Privacy, Performance, And Practical Trade‑Offs
Apple should be commended for the privacy framework it has built into Apple Intelligence. On‑device models and Private Cloud Compute are truly thoughtful, and it’s also true that the restriction to later chips will bring performance and security advantages. If privacy is your bottom line, Apple’s approach seems like a no-brainer.
But productivity is where I evaluate such tools, and Gemini’s willingness to punt more weighty lifts to beefier servers pays off in speed and freedom. When I’m working with massive images, posing long, context‑rich questions, or changing my mind again and again as multiple edits slot into place, Gemini tires are spinning faster and those dead ends are more remote. Many are counting on the moment at scale: Counterpoint Research estimates that the number of “GenAI Phones” shipped has recently passed nine figures, and for use to become mainstream, the assistant has to feel immediately helpful, not aspirational.
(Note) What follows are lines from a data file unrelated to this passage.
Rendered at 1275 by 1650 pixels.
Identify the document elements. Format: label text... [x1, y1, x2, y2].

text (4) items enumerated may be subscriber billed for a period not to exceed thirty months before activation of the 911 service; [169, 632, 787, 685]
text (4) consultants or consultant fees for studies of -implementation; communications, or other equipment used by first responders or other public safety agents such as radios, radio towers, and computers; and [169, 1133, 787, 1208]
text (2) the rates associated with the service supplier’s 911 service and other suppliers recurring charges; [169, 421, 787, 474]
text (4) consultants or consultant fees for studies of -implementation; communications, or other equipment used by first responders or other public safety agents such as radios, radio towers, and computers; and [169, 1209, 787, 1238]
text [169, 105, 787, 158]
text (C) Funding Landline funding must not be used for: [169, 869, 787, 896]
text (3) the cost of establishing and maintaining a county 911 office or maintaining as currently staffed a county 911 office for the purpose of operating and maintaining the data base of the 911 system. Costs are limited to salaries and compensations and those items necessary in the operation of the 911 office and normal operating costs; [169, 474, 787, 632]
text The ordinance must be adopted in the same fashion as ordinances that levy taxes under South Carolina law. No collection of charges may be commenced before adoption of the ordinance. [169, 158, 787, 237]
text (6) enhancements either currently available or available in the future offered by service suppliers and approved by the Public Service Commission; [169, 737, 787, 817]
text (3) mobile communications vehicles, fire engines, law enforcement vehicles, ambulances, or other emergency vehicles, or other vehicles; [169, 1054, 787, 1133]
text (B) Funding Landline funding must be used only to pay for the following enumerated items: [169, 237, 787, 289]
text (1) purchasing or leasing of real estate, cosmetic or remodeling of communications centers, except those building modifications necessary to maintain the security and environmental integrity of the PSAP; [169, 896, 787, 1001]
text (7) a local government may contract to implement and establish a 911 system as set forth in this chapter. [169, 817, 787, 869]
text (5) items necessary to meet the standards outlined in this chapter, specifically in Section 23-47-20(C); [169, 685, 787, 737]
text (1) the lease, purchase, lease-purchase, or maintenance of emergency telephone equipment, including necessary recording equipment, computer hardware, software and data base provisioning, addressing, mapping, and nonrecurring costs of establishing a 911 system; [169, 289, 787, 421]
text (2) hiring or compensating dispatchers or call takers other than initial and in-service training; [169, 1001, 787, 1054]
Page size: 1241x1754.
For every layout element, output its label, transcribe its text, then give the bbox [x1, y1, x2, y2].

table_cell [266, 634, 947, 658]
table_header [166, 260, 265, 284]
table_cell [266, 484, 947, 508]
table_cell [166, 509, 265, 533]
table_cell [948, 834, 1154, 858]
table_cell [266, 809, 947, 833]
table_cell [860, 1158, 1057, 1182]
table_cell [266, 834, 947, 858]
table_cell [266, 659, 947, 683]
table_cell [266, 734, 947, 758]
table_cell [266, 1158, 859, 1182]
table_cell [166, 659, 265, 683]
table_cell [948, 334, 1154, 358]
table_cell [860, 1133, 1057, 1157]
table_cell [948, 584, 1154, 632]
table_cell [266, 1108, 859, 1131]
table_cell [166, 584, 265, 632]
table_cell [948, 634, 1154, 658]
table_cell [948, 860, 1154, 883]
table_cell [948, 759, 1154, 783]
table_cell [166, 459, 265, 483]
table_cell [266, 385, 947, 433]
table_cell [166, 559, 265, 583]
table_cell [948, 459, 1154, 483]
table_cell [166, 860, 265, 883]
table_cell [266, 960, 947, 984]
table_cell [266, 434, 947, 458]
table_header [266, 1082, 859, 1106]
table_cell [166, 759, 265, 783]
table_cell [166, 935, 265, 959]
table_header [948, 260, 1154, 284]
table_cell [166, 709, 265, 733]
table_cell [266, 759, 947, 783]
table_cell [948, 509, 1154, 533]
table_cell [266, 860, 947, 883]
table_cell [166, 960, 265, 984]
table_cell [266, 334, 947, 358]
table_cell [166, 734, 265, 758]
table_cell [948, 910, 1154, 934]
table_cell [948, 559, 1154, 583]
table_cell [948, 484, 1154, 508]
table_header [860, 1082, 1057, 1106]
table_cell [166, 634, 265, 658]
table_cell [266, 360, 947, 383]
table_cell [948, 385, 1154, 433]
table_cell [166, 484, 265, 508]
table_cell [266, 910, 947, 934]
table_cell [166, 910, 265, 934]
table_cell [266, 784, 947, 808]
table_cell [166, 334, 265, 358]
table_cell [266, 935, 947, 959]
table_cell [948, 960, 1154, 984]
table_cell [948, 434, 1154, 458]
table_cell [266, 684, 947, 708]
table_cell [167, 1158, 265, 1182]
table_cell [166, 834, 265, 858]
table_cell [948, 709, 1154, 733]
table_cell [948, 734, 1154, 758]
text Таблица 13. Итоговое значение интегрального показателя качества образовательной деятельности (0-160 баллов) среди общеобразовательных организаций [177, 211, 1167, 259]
A Year In The Seat And What Apple Needs To Fix
A year later, I still use Gemini to sort and group my icons and text more neatly across desktops; in the morning, after mounting my drives on a new iMac (I swap computers roughly once every eighteen months), my ten or so desktop spaces resemble an art dealer’s monthly display of squibs.
Apple Intelligence can do a lot more, but it’s also got to deliver three hard things to impress me:
- Avatar and portrait-generation that avoids the uncanny valley
- Image-editing that can, without fail, turn around complex backgrounds
- Siri enhancements that provide actual on‑screen awareness and cross‑app execution, not just roadmap slides
I’m going to leave Apple Intelligence turned on — privacy‑first AI is an important balance. But when I have better things to do and a minute to spare, I still ask Gemini.